February 1985

Iodine-Induced Thyrotoxicosis in a Woman With a Multinodular Goiter Taking Levothyroxine

Author Affiliations

From the Watkins Memorial Hospital, University of Kansas, Lawrence (Dr Reith), and the Division of Endocrinology and Metabolism, Department of Internal Medicine, University of Iowa and Veterans Administration Hospitals, Iowa City (Drs Reith and Granner). Dr Granner is currently at the Department of Physiology, Vanderbilt University, Nashville.
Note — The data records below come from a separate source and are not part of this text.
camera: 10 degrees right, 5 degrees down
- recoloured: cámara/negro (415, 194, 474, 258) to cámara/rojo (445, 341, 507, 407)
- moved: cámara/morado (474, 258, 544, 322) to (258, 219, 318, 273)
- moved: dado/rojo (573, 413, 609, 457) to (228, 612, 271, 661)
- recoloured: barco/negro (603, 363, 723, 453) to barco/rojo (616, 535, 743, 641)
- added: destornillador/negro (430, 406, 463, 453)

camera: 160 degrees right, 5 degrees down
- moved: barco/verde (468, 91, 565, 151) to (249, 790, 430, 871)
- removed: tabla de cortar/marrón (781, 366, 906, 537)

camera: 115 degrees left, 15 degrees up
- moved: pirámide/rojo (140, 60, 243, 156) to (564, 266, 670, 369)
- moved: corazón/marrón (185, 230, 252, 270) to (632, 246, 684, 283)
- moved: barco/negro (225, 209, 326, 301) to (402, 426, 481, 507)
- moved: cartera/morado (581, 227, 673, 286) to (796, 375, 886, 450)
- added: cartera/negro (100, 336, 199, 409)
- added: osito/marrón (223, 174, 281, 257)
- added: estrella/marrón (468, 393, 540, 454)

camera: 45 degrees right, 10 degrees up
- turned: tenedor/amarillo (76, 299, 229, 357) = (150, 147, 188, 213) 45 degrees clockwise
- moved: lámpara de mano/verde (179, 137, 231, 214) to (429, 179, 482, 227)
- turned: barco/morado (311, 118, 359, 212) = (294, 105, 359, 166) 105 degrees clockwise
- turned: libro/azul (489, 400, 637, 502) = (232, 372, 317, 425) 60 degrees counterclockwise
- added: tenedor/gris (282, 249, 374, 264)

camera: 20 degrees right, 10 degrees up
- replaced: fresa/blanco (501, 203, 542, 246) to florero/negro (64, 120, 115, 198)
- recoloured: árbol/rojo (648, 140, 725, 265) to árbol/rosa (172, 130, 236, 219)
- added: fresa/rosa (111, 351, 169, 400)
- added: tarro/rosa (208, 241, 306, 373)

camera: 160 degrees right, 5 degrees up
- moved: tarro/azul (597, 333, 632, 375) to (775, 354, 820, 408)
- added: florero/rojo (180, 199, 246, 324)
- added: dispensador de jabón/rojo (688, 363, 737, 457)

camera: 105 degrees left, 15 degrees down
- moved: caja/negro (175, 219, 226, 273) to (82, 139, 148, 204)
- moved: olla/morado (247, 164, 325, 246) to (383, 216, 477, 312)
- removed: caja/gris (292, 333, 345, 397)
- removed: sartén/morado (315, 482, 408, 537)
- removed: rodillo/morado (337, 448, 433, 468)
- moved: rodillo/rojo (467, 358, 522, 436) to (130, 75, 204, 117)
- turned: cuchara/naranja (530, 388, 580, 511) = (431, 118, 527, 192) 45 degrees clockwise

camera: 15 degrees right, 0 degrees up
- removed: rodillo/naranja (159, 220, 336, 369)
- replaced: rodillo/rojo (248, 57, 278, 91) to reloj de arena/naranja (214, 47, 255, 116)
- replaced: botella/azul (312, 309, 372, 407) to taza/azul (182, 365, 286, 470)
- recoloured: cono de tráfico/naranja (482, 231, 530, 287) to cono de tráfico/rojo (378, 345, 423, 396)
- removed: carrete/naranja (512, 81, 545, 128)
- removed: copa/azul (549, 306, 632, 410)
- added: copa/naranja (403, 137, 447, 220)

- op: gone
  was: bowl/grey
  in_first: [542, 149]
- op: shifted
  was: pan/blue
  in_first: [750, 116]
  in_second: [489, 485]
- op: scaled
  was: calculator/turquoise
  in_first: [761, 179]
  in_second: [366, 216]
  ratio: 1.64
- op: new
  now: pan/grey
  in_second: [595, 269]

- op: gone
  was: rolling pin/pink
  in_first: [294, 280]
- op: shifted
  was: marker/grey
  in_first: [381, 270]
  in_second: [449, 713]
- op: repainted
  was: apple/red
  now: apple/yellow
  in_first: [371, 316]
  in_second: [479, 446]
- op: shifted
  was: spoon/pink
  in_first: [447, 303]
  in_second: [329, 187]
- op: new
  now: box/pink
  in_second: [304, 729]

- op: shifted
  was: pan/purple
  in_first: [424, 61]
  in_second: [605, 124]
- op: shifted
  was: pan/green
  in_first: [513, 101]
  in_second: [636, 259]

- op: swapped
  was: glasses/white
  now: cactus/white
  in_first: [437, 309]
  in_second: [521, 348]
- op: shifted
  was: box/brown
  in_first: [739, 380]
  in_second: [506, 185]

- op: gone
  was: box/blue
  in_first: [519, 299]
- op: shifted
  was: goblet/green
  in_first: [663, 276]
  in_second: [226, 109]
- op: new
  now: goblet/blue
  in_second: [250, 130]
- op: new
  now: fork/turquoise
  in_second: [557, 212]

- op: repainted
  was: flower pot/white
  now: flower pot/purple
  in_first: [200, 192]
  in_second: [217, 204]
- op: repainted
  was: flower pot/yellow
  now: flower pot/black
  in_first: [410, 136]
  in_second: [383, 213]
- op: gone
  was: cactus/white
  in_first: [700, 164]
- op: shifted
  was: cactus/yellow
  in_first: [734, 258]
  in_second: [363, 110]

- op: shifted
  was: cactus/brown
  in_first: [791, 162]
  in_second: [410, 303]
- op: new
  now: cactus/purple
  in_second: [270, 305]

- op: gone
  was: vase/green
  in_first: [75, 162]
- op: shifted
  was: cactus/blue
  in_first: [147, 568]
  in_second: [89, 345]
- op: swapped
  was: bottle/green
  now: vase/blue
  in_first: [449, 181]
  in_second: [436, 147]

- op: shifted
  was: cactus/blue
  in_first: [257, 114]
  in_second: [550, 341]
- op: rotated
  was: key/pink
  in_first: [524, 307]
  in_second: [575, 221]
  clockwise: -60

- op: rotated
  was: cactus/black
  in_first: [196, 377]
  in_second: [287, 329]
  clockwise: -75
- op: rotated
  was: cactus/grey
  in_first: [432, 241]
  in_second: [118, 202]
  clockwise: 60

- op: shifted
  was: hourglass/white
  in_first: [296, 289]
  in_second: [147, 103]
Arch Intern Med. 1985;145(2):355-356. doi:10.1001/archinte.1985.00360020199034

• In a 63-year-old woman with a multinodular goiter who was receiving suppressive therapy with levothyroxine sodium, iodine-induced thyrotoxicosis developed after povidoneiodine was applied to the surface of a granulating hip wound. Signs and symptoms of apathetic thyrotoxicosis developed on two occasions, once within a week after exposure of the wound to povidone-iodine soaks and again following repeated Hubbard tank debridement with added povidone-iodine. Iodine-induced thyrotoxicosis was confirmed by markedly elevated serum thyroxine and serum and urine iodine levels. On eliminating the sources of exogenous iodine and inhibiting thyroxine biosynthesis with propylthiouracil, the process was gradually controlled. A year later the patient was taking no medication and was clinically and chemically euthyroid. Apparently, iodine-induced thyrotoxicosis can result from passive diffusion of iodine into autonomous thyroid tissue. Iodine-containing preparations given to patients with multinodular goiters may result in thyrotoxicosis even if thyrotropin is suppressed with exogenous thyroxine.